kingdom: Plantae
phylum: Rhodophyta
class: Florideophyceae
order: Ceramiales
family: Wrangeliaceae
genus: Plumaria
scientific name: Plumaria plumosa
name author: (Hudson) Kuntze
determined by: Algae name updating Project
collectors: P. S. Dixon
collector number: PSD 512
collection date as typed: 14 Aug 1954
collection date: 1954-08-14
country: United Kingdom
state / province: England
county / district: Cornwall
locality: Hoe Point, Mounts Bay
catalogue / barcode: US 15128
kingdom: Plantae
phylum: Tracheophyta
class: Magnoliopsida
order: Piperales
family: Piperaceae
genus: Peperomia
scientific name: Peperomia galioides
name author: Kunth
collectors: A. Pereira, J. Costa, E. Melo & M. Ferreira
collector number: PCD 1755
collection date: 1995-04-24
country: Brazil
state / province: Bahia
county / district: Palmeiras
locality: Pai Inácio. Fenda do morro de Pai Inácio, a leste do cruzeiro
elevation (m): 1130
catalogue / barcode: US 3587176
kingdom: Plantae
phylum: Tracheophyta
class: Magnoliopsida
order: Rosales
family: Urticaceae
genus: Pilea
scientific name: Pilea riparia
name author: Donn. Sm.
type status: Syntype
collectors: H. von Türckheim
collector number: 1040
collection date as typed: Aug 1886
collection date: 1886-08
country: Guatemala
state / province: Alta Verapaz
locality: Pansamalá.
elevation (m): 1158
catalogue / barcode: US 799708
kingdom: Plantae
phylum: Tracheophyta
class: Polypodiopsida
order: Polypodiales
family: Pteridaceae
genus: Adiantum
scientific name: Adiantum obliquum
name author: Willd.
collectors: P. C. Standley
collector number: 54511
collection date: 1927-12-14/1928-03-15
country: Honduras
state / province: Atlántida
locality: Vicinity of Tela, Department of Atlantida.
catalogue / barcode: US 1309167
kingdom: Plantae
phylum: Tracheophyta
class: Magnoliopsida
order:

Instructions to follow :: Rewrite the lines of all the entries above as a single numbered list, leaving out any blank lines.

Complete output ::
1. kingdom: Plantae
2. phylum: Rhodophyta
3. class: Florideophyceae
4. order: Ceramiales
5. family: Wrangeliaceae
6. genus: Plumaria
7. scientific name: Plumaria plumosa
8. name author: (Hudson) Kuntze
9. determined by: Algae name updating Project
10. collectors: P. S. Dixon
11. collector number: PSD 512
12. collection date as typed: 14 Aug 1954
13. collection date: 1954-08-14
14. country: United Kingdom
15. state / province: England
16. county / district: Cornwall
17. locality: Hoe Point, Mounts Bay
18. catalogue / barcode: US 15128
19. kingdom: Plantae
20. phylum: Tracheophyta
21. class: Magnoliopsida
22. order: Piperales
23. family: Piperaceae
24. genus: Peperomia
25. scientific name: Peperomia galioides
26. name author: Kunth
27. collectors: A. Pereira, J. Costa, E. Melo & M. Ferreira
28. collector number: PCD 1755
29. collection date: 1995-04-24
30. country: Brazil
31. state / province: Bahia
32. county / district: Palmeiras
33. locality: Pai Inácio. Fenda do morro de Pai Inácio, a leste do cruzeiro
34. elevation (m): 1130
35. catalogue / barcode: US 3587176
36. kingdom: Plantae
37. phylum: Tracheophyta
38. class: Magnoliopsida
39. order: Rosales
40. family: Urticaceae
41. genus: Pilea
42. scientific name: Pilea riparia
43. name author: Donn. Sm.
44. type status: Syntype
45. collectors: H. von Türckheim
46. collector number: 1040
47. collection date as typed: Aug 1886
48. collection date: 1886-08
49. country: Guatemala
50. state / province: Alta Verapaz
51. locality: Pansamalá.
52. elevation (m): 1158
53. catalogue / barcode: US 799708
54. kingdom: Plantae
55. phylum: Tracheophyta
56. class: Polypodiopsida
57. order: Polypodiales
58. family: Pteridaceae
59. genus: Adiantum
60. scientific name: Adiantum obliquum
61. name author: Willd.
62. collectors: P. C. Standley
63. collector number: 54511
64. collection date: 1927-12-14/1928-03-15
65. country: Honduras
66. state / province: Atlántida
67. locality: Vicinity of Tela, Department of Atlantida.
68. catalogue / barcode: US 1309167
69. kingdom: Plantae
70. phylum: Tracheophyta
71. class: Magnoliopsida
72. order:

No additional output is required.